Recorded data:
☆ ☆ ☆ ☆

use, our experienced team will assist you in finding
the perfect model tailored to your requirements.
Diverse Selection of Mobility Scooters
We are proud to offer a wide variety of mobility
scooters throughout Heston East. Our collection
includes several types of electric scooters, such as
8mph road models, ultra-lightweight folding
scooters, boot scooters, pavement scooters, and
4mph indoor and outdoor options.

☆ ☆ ☆ ☆

What you are asked to do: Only the stretch of lines that begins with the one holding "Diverse Selection of Mobility Scooters" and ends with the last line above belongs in the answer; please write it out exactly.

Final answer:
Diverse Selection of Mobility Scooters
We are proud to offer a wide variety of mobility
scooters throughout Heston East. Our collection
includes several types of electric scooters, such as
8mph road models, ultra-lightweight folding
scooters, boot scooters, pavement scooters, and
4mph indoor and outdoor options.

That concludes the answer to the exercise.